Rivista bimestrale di cultura e costume Registrazione presso il Tribunale di Roma nr. 170/2012 dell'11/06/2012

Wislawa, poetessa ribelle

di Francesca Pacini

Quando si pensa alla poesie, specie se l’autrice è una donna, si immaginano spesso versi che trattano l’amore, e il nostro rapporto con lui. Nulla di più lontano dalle opere della Szymborska, un vero e proprio “tornado” letterario che si abbatte sui luoghi comuni e sui protocolli…

 

Non sempre la poesia è lirismo,  romantico sentimento  del vivere e dell’amore. I versi di Wislawa Symborkasono molti diversi. Lei  è una donna libera, forte, ribelle, connotata da una vera e prpria vocazione anticonformista. Le sue poesie sono lontane da ogni convenzione. Anzi, non sembrano nemmeno poesie. Lontana dai sentimentalismi, graffia e incide attraverso i suoi  versi secchi, appuntiti, più vicini alla prosa. Meno spazio all’amore di coppia  a favore di incursioni nei temi sociali, affrontati con acume e ironia. Lei ama rompere i totem e i tabù, evidenziano i vizi di un mondo sempre più decadente, lontano dalla sua umanità. Ma lo fa quasi sempre prendendo in giro, la sua irriverenza è la stessa di chi non si piega al Potere e neanche alle etichette sociali. Le parole che usa sembrano essere legate da un filo sottile in cui ognuna abita un posto perfetto, imprescindibile dagli altri, composti da quelle che le accompagnano.

Ci sono alcune poesie che più di altre evidenziano l’irresistibile forza di questa incredibile donna, come quella in racconta tutta la sfilza di banalità che accompagnano un funerale:

 

Il funerale

“così, all’improvviso, chi poteva pensarlo”

“lo stress e le sigarette, glielo dicevo”

“così, così, grazie”

“scarta quei fiori”

“anche per il fratello fu il cuore, dev’essere di famiglia”

“con  questa barba non l’avrei mai riconosciuta”

“ se l’è voluto, era un impiccione”

“doveva parlare quello nuovo, ma non lo vedo”

“Kazak a Varsavia, Tadek all’estero”

“tu sola hai avuto la buona idea di prendere l’ombrello”

“era il più in gamba di tutti, e a che gli è servito?”

“una stanza di passaggio.
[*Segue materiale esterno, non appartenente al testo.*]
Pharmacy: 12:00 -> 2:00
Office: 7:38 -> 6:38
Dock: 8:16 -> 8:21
Baska non vorrà”

“certo, aveva ragione, ma non è un buon motivo”

“con la verniciatura delle portiere, indovina quanto”

“due tuorli, un cucchiaio di zucchero”

“non erano affari suoi, che bisogno aveva”

“soltanto azzurre, e solo numeri piccoli”
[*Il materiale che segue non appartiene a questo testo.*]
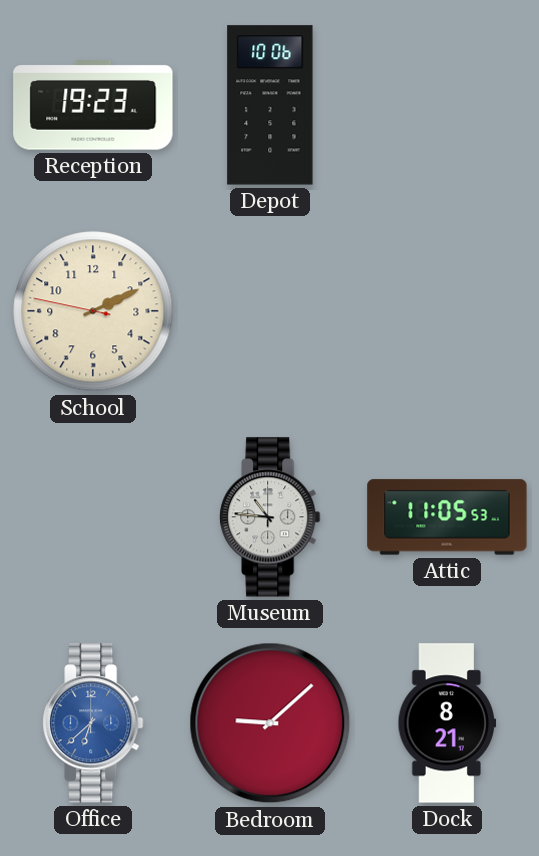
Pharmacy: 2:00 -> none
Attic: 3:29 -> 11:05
“cinque volte, mai una risposta”

“d’accordo, avrei potuto, ma anche tu avresti potuto”

“meno male che almeno lei aveva quel piccolo impiego”

“beh, non so, probabilmente parenti”

“il prete è un vero Belmondo”

“non ero mai stata in questa parte del cimitero”

“l’ho sognato la settimana scorsa, un presentimento”

“niente male la figliola”

“ci aspetta tutti la stessa fine”

“le mie condoglianze alla vedova, devo fare in tempo a”

“però in latino era più solenne”

“è la vita”

“arrivederla, signora”

“e se ci bevessimo una birra da qualche parte”

“telefonami, ne parleremo”

“il quattro o il dodici”

“io vado per di là”

“noi per di qua”

 

Desacralizzare la solennità di alcuni momenti ritenuti “intoccabili” ci aiuta a vedere le cose per quello che sono, sottolineando come neanche la morte sfugga a quel corteo sociale in cui “la vetrina” maschera e camuffa la banalità di una umanità a volte inconsistente, priva di spessore, volume e profondità. Con lo stile penetrante che la caratterizza, la poetessa polacca demolisce le buone maniere dei protocolli entrando negli spazi vuoti in cui ognuno si rivela per ciò che è.

Scherzare sulla morte significa anche ricordarci che siamo tutti tremendamente umani, e che presto, terminato il funerale, si torna alla vita e alle sue preoccupazioni.

Esistono poetesse  “politicamente scorrette”, come la Szymborska. E sono una benedizione.

Torneremo a raccontare di lei. Quando? La prossima volta.